CIO | Nadine Terman @SolsteinCapital details what she's seeing in global financial markets.

Two Fingers on the Emergency Button

They’re still at an impasse on the debt ceiling discussions, and we don’t expect a resolution until the clock is striking midnight, and both sides realize that they’re pressing the red emergency button together. With 2024 being an election year, politicians are being politicians and not problem-solvers. Congress will probably have to step in with an extension until Sep 30, kicking the can down the road a few steps. Remember, though, that’s when the 2024 budget is discussed, so getting them to agree on more than one thing is exponentially harder.

Dumb Delay

Treasury investors will probably have to wait 4-5 days to get their money for June 6 maturities because of the debt ceiling nonsense.

Imports Impasse

A report came out showing a big drop in Chinese imports in April, fueling the narrative that China’s reopening isn’t “all that.” 42Macro called it months ago, with the view that fiscal stimulus is needed to keep the growth party going. The potential positive is that China could ease monetary policy, especially if Thursday’s API data is light, which could provide some fuel.

The Consumer


PayPal is down after disappointing guidance.

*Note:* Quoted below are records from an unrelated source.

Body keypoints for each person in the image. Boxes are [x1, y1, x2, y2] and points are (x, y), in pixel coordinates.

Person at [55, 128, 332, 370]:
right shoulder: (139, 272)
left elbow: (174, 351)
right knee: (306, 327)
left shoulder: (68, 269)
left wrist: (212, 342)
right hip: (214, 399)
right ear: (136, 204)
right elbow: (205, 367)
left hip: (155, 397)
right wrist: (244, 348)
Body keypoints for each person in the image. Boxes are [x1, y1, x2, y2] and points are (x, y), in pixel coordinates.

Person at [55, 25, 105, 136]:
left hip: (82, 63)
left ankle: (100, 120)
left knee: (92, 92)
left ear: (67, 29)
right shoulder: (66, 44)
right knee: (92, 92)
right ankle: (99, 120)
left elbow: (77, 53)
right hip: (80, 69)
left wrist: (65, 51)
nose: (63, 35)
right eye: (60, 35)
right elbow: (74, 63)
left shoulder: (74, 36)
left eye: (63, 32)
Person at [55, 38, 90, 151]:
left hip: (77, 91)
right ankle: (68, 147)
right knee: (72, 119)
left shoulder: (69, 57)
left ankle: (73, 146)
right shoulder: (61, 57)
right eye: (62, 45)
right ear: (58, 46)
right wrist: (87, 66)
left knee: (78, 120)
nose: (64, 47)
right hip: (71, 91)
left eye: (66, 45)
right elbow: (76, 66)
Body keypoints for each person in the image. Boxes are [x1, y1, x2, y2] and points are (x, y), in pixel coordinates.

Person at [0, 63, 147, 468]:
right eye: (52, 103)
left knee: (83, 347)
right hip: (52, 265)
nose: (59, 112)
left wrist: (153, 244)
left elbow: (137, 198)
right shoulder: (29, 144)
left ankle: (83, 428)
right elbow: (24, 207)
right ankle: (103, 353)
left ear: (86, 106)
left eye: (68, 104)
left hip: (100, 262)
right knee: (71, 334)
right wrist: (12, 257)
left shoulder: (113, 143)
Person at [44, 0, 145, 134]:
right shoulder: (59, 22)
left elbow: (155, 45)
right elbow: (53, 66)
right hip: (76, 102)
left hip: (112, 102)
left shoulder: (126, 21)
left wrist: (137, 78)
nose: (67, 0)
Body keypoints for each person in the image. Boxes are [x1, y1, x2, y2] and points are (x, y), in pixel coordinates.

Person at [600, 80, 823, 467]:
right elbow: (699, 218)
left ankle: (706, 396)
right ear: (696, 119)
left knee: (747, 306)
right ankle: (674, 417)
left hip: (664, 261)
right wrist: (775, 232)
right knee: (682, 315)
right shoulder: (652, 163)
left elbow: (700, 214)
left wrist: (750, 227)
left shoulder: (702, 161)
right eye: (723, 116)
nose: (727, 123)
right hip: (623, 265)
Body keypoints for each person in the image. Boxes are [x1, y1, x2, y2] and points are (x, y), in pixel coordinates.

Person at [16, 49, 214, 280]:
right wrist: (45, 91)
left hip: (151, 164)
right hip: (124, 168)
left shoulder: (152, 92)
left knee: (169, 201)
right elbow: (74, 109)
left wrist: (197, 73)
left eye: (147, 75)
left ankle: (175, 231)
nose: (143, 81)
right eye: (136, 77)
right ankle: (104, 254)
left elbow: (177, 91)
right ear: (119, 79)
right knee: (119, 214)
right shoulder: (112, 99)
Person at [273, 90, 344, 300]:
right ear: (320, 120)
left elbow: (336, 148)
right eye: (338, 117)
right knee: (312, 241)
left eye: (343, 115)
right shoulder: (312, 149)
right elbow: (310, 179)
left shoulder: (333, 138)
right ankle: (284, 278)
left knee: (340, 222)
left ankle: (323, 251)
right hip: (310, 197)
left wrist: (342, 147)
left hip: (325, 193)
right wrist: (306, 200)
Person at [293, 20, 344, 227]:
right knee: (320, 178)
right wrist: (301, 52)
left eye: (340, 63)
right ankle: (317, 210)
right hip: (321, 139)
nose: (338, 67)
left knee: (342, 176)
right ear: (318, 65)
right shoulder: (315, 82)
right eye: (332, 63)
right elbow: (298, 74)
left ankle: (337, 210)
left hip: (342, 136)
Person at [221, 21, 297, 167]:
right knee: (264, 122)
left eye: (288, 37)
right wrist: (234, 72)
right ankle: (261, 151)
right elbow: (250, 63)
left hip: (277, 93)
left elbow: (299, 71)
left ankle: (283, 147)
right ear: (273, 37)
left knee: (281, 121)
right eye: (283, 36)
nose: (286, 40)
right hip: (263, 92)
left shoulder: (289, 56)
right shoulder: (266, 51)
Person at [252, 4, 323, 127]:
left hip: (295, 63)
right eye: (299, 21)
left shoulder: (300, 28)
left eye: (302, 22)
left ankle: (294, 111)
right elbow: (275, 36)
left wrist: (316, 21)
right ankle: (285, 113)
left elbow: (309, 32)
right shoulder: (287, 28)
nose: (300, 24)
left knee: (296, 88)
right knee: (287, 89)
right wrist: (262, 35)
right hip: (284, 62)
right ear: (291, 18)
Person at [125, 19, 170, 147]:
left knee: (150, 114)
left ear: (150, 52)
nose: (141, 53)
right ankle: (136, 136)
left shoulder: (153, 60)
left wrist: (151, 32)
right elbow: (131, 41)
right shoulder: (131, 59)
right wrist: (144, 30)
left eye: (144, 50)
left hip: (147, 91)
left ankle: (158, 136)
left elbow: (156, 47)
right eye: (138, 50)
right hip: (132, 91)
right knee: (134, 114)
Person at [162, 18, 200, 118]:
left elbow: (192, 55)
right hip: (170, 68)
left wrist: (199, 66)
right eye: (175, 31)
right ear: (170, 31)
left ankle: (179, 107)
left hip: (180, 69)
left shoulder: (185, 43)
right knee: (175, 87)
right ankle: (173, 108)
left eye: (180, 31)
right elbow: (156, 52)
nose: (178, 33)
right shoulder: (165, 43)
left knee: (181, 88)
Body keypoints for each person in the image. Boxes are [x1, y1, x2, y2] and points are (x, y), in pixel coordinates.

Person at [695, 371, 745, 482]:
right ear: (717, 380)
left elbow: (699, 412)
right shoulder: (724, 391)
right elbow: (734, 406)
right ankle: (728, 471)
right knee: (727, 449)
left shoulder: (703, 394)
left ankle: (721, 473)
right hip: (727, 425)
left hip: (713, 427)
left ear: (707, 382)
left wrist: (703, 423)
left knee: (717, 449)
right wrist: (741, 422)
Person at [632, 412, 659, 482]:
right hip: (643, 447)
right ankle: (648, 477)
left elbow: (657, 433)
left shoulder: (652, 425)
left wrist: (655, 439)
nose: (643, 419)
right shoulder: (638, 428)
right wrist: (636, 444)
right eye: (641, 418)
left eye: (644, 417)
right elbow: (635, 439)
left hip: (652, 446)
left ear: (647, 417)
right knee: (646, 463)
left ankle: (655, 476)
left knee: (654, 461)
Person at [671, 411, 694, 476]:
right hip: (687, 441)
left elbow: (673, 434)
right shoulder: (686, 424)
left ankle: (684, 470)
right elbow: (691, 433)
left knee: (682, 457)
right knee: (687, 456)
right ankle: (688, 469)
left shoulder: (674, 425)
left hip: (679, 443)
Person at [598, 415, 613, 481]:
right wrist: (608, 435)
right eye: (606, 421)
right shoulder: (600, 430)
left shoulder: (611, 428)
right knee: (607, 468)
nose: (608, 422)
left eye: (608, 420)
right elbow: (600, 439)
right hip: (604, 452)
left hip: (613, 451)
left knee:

Under Armour is down after missing its estimates. If that weren’t enough, management provided guidance fell short of analysts’ low bar expectations for fiscal 2024. It looks like management pulled out all the promotional tools to drive the top line and to clear-out excess inventory. During the conference call, which sounded more like an impassioned halftime speech, the new CEO promised to “drive global brand heat and make better products.” To drive growth, she vowed to “go after women harder than this company has ever seen, full stop.” As the company is now entering a sixth year of restructuring since its founder and former CEO Kevin Plan resigned due to various scandals, we’ll bet the “under” and suggest the company hire a different consultant.

So, put 2 checks in the negative outlook column. But analysts are out talking about how Netflix benefits from a “poor” consumer who tends to stay home and stream, and it is harder for its competitors (looking at you Paramount and Disney) to fight the streaming war.

But What About AI?


Yes, we can talk about AI, even if Omaha doesn’t think it’s going anywhere. Palantir ripped 20% after stating that the demand for its AI tool is off the charts.

Late to the Party

Schwab stated that it started using derivatives to hedge interest rate-related risk in 1Q23, valued at $3.9bn at quarter-end. Kind of late to the “massive moves in interest rates” party.

Early Warning

One of Sweden’s biggest commercial landlords, SBB, postponed a dividend, threw out its plan to sell shares after getting a junk downgrade, and is looking to sell assets to fill a funding hole. Higher interest rates and investor concerns are limiting its ability to refinance $40.8bn in debt maturing over the next 5 years, 1/4th of which comes due this year. Short-term debt + floating rate = not good.

Super Tank


Benchmark rates for oil-porting supertankers fell by around 75% because OPEC+ is stating it will slash supply to keep prices high, so there are less volumes on those tankers.

Lack of Optimism

The April NFIB Small Biz Optimism Index points to slower growth.

CTA Positioning

CTAs cut exposure the last few weeks, selling about $5-10bn, which is expected to continue, per UBS. They say that EM equities should ride this out fine, given inflows. Where were the sales? Energy, ag commodities, materials. Where are they long? Credit. But that’s expected to decline too. For rates, they’re long APAC and short the UK/EZ.